[EXERCISE DESCRIPTION]: Print every entry below exactly, leaving out the pictures.

● ● ● ● ● ● ●

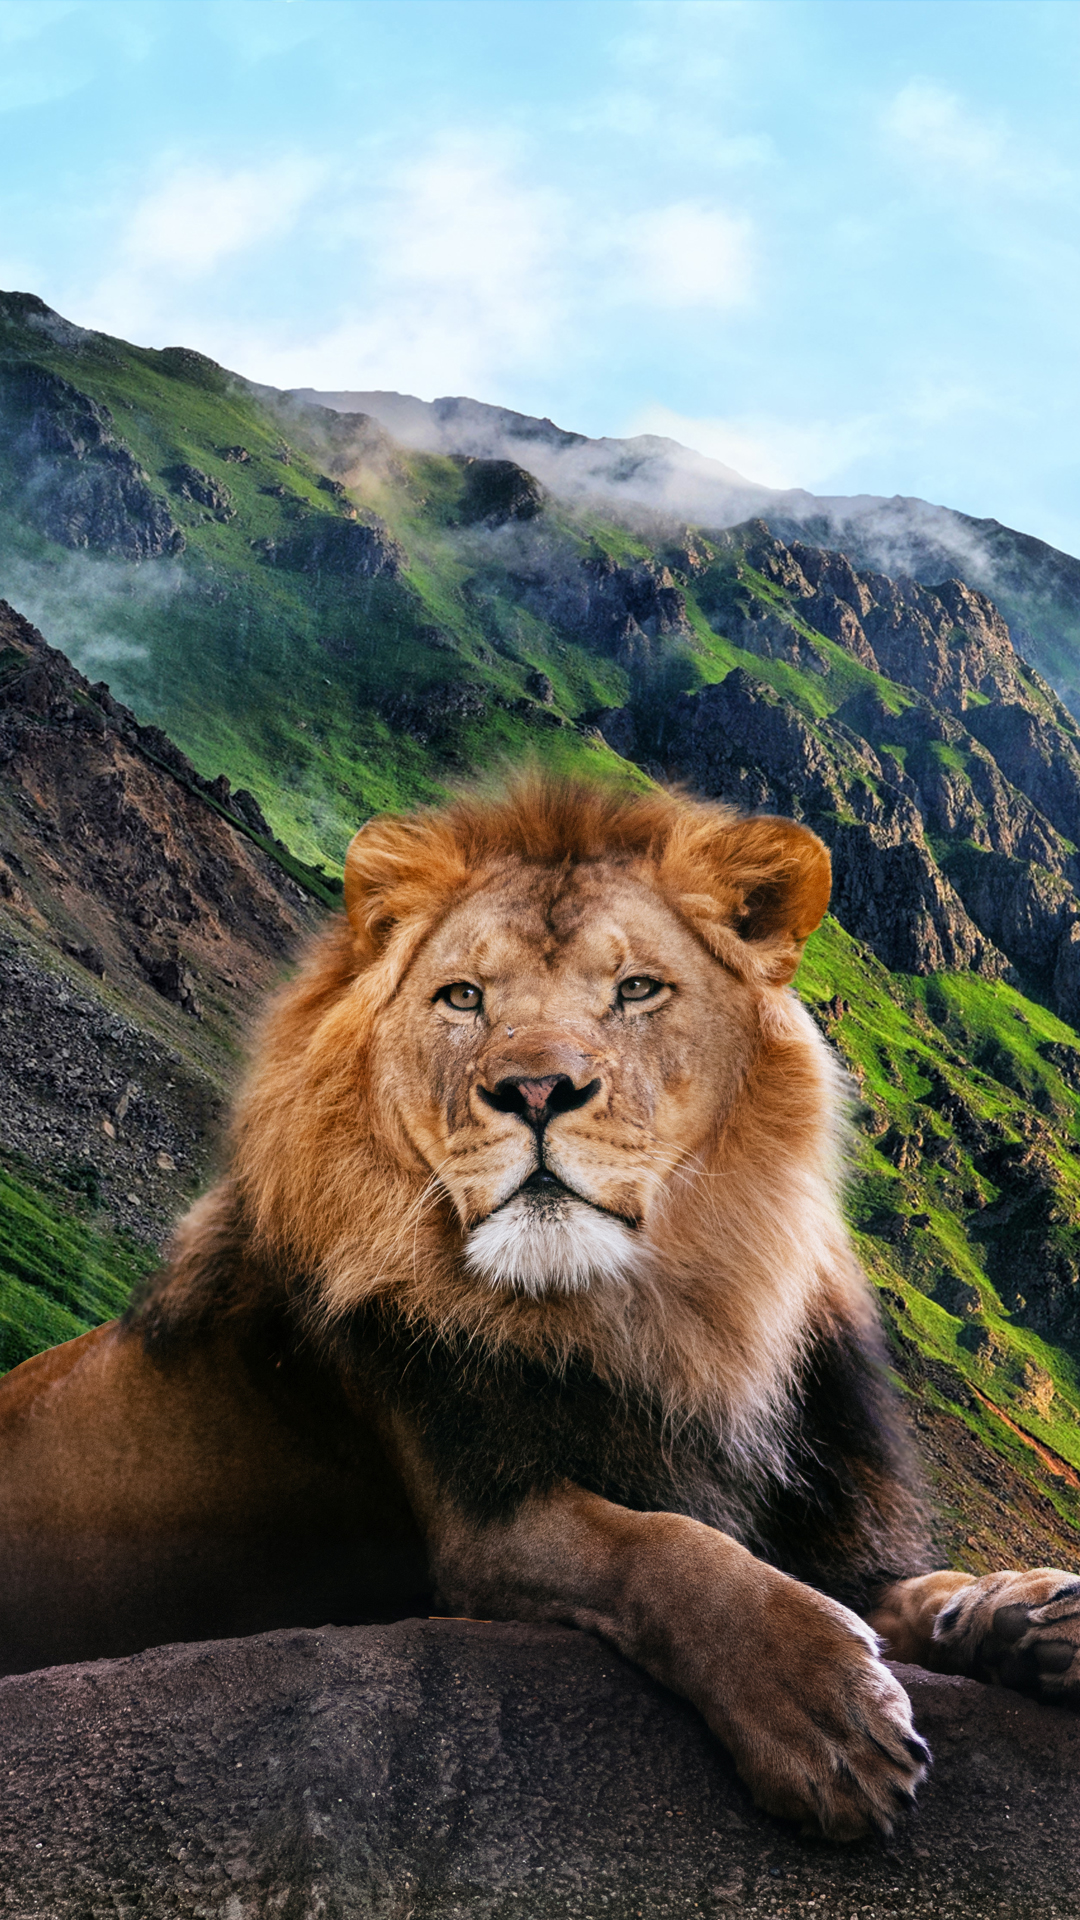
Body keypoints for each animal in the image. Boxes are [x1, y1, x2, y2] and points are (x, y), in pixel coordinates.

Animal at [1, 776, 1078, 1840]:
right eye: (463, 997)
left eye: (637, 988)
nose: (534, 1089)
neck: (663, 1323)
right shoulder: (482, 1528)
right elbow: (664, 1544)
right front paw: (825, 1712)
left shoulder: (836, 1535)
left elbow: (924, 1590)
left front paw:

● ● ● ● ● ● ●

[ANSWER FOR THE TASK]:
Body keypoints for each animal in the image. Boxes are [x1, y1, x2, y2] and points are (x, y), in pixel coordinates.

Animal at [1, 776, 1078, 1840]:
right eye: (463, 997)
left eye: (637, 988)
nose: (534, 1089)
neck: (663, 1323)
right shoulder: (482, 1528)
right elbow: (664, 1544)
right front paw: (825, 1712)
left shoulder: (836, 1535)
left elbow: (924, 1590)
left front paw:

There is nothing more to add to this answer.